→ **What to produce**:
Please edit the material below by replacing "common name" with "vernacular name" wherever it occurs, leaving everything else unchanged.

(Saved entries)
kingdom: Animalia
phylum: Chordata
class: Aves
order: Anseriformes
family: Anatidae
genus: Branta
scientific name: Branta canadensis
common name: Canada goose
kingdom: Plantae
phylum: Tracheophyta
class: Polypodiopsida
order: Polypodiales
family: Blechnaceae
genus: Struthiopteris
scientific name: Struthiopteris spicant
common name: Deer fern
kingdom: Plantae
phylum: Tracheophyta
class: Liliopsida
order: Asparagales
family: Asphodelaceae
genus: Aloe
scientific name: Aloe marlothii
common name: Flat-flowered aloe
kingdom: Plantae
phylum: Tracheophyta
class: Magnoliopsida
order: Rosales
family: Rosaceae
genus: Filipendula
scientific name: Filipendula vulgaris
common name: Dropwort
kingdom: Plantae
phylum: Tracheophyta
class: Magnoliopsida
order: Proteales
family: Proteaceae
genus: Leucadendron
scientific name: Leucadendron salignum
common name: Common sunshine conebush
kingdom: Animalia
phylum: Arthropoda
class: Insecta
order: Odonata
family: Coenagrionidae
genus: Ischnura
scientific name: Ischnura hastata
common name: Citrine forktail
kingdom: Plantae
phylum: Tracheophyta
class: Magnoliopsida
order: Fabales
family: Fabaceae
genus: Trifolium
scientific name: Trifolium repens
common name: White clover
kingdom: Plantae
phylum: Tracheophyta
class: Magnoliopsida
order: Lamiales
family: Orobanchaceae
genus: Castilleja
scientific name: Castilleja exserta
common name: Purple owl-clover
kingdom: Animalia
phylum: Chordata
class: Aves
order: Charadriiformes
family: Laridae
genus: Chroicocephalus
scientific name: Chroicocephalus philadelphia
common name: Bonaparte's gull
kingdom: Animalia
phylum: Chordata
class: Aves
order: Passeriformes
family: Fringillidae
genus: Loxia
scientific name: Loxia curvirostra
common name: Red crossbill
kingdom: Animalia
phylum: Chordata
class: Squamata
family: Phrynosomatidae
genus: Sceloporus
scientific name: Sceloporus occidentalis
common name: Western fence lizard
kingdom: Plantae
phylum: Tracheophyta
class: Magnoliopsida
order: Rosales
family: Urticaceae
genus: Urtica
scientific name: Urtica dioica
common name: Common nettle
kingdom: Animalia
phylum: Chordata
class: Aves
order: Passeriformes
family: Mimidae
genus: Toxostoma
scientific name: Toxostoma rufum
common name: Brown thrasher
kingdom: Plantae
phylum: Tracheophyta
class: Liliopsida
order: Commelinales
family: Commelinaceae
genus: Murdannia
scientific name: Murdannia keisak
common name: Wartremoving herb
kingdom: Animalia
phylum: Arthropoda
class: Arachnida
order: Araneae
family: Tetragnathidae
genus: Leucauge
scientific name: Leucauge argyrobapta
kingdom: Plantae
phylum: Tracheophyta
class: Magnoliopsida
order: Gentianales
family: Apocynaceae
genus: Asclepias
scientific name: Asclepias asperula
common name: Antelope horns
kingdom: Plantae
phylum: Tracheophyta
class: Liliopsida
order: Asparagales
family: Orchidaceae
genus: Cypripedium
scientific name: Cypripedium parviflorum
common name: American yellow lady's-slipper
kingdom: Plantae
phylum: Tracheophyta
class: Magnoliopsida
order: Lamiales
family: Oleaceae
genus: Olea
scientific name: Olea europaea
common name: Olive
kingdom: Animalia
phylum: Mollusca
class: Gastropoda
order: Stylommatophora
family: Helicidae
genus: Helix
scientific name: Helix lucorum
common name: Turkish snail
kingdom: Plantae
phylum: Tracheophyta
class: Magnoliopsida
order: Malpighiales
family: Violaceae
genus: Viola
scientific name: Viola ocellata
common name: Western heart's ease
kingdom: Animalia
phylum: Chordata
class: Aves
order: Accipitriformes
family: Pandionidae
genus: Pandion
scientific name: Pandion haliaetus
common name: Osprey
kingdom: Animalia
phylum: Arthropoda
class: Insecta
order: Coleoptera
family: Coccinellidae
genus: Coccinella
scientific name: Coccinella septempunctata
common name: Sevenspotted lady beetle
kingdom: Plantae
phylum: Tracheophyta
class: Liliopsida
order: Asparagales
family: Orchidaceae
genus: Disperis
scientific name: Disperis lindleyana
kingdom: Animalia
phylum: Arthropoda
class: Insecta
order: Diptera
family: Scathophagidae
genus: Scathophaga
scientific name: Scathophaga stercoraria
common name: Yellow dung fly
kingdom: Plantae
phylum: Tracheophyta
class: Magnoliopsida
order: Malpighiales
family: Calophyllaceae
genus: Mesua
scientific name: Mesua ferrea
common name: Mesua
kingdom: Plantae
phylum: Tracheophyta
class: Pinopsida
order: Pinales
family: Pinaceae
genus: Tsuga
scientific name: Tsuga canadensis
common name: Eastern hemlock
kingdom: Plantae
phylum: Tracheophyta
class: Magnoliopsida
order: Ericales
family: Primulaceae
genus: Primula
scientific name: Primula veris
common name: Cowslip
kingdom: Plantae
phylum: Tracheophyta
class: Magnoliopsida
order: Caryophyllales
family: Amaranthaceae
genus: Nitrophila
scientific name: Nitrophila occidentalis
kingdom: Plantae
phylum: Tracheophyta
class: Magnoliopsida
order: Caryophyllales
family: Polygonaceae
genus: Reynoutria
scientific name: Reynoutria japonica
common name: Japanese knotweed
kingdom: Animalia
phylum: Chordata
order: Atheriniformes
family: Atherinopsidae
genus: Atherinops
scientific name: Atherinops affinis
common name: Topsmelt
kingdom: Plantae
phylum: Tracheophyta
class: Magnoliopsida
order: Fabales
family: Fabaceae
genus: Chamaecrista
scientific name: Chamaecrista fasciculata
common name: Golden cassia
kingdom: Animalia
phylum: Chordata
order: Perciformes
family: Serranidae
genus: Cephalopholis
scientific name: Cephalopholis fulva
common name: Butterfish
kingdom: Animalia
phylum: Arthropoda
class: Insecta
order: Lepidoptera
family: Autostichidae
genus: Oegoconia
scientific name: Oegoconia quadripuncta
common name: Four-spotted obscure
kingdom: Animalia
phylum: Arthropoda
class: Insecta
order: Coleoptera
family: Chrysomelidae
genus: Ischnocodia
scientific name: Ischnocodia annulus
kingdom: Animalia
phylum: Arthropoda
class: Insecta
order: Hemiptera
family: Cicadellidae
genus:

→ **Task answer**:
kingdom: Animalia
phylum: Chordata
class: Aves
order: Anseriformes
family: Anatidae
genus: Branta
scientific name: Branta canadensis
vernacular name: Canada goose
kingdom: Plantae
phylum: Tracheophyta
class: Polypodiopsida
order: Polypodiales
family: Blechnaceae
genus: Struthiopteris
scientific name: Struthiopteris spicant
vernacular name: Deer fern
kingdom: Plantae
phylum: Tracheophyta
class: Liliopsida
order: Asparagales
family: Asphodelaceae
genus: Aloe
scientific name: Aloe marlothii
vernacular name: Flat-flowered aloe
kingdom: Plantae
phylum: Tracheophyta
class: Magnoliopsida
order: Rosales
family: Rosaceae
genus: Filipendula
scientific name: Filipendula vulgaris
vernacular name: Dropwort
kingdom: Plantae
phylum: Tracheophyta
class: Magnoliopsida
order: Proteales
family: Proteaceae
genus: Leucadendron
scientific name: Leucadendron salignum
vernacular name: Common sunshine conebush
kingdom: Animalia
phylum: Arthropoda
class: Insecta
order: Odonata
family: Coenagrionidae
genus: Ischnura
scientific name: Ischnura hastata
vernacular name: Citrine forktail
kingdom: Plantae
phylum: Tracheophyta
class: Magnoliopsida
order: Fabales
family: Fabaceae
genus: Trifolium
scientific name: Trifolium repens
vernacular name: White clover
kingdom: Plantae
phylum: Tracheophyta
class: Magnoliopsida
order: Lamiales
family: Orobanchaceae
genus: Castilleja
scientific name: Castilleja exserta
vernacular name: Purple owl-clover
kingdom: Animalia
phylum: Chordata
class: Aves
order: Charadriiformes
family: Laridae
genus: Chroicocephalus
scientific name: Chroicocephalus philadelphia
vernacular name: Bonaparte's gull
kingdom: Animalia
phylum: Chordata
class: Aves
order: Passeriformes
family: Fringillidae
genus: Loxia
scientific name: Loxia curvirostra
vernacular name: Red crossbill
kingdom: Animalia
phylum: Chordata
class: Squamata
family: Phrynosomatidae
genus: Sceloporus
scientific name: Sceloporus occidentalis
vernacular name: Western fence lizard
kingdom: Plantae
phylum: Tracheophyta
class: Magnoliopsida
order: Rosales
family: Urticaceae
genus: Urtica
scientific name: Urtica dioica
vernacular name: Common nettle
kingdom: Animalia
phylum: Chordata
class: Aves
order: Passeriformes
family: Mimidae
genus: Toxostoma
scientific name: Toxostoma rufum
vernacular name: Brown thrasher
kingdom: Plantae
phylum: Tracheophyta
class: Liliopsida
order: Commelinales
family: Commelinaceae
genus: Murdannia
scientific name: Murdannia keisak
vernacular name: Wartremoving herb
kingdom: Animalia
phylum: Arthropoda
class: Arachnida
order: Araneae
family: Tetragnathidae
genus: Leucauge
scientific name: Leucauge argyrobapta
kingdom: Plantae
phylum: Tracheophyta
class: Magnoliopsida
order: Gentianales
family: Apocynaceae
genus: Asclepias
scientific name: Asclepias asperula
vernacular name: Antelope horns
kingdom: Plantae
phylum: Tracheophyta
class: Liliopsida
order: Asparagales
family: Orchidaceae
genus: Cypripedium
scientific name: Cypripedium parviflorum
vernacular name: American yellow lady's-slipper
kingdom: Plantae
phylum: Tracheophyta
class: Magnoliopsida
order: Lamiales
family: Oleaceae
genus: Olea
scientific name: Olea europaea
vernacular name: Olive
kingdom: Animalia
phylum: Mollusca
class: Gastropoda
order: Stylommatophora
family: Helicidae
genus: Helix
scientific name: Helix lucorum
vernacular name: Turkish snail
kingdom: Plantae
phylum: Tracheophyta
class: Magnoliopsida
order: Malpighiales
family: Violaceae
genus: Viola
scientific name: Viola ocellata
vernacular name: Western heart's ease
kingdom: Animalia
phylum: Chordata
class: Aves
order: Accipitriformes
family: Pandionidae
genus: Pandion
scientific name: Pandion haliaetus
vernacular name: Osprey
kingdom: Animalia
phylum: Arthropoda
class: Insecta
order: Coleoptera
family: Coccinellidae
genus: Coccinella
scientific name: Coccinella septempunctata
vernacular name: Sevenspotted lady beetle
kingdom: Plantae
phylum: Tracheophyta
class: Liliopsida
order: Asparagales
family: Orchidaceae
genus: Disperis
scientific name: Disperis lindleyana
kingdom: Animalia
phylum: Arthropoda
class: Insecta
order: Diptera
family: Scathophagidae
genus: Scathophaga
scientific name: Scathophaga stercoraria
vernacular name: Yellow dung fly
kingdom: Plantae
phylum: Tracheophyta
class: Magnoliopsida
order: Malpighiales
family: Calophyllaceae
genus: Mesua
scientific name: Mesua ferrea
vernacular name: Mesua
kingdom: Plantae
phylum: Tracheophyta
class: Pinopsida
order: Pinales
family: Pinaceae
genus: Tsuga
scientific name: Tsuga canadensis
vernacular name: Eastern hemlock
kingdom: Plantae
phylum: Tracheophyta
class: Magnoliopsida
order: Ericales
family: Primulaceae
genus: Primula
scientific name: Primula veris
vernacular name: Cowslip
kingdom: Plantae
phylum: Tracheophyta
class: Magnoliopsida
order: Caryophyllales
family: Amaranthaceae
genus: Nitrophila
scientific name: Nitrophila occidentalis
kingdom: Plantae
phylum: Tracheophyta
class: Magnoliopsida
order: Caryophyllales
family: Polygonaceae
genus: Reynoutria
scientific name: Reynoutria japonica
vernacular name: Japanese knotweed
kingdom: Animalia
phylum: Chordata
order: Atheriniformes
family: Atherinopsidae
genus: Atherinops
scientific name: Atherinops affinis
vernacular name: Topsmelt
kingdom: Plantae
phylum: Tracheophyta
class: Magnoliopsida
order: Fabales
family: Fabaceae
genus: Chamaecrista
scientific name: Chamaecrista fasciculata
vernacular name: Golden cassia
kingdom: Animalia
phylum: Chordata
order: Perciformes
family: Serranidae
genus: Cephalopholis
scientific name: Cephalopholis fulva
vernacular name: Butterfish
kingdom: Animalia
phylum: Arthropoda
class: Insecta
order: Lepidoptera
family: Autostichidae
genus: Oegoconia
scientific name: Oegoconia quadripuncta
vernacular name: Four-spotted obscure
kingdom: Animalia
phylum: Arthropoda
class: Insecta
order: Coleoptera
family: Chrysomelidae
genus: Ischnocodia
scientific name: Ischnocodia annulus
kingdom: Animalia
phylum: Arthropoda
class: Insecta
order: Hemiptera
family: Cicadellidae
genus:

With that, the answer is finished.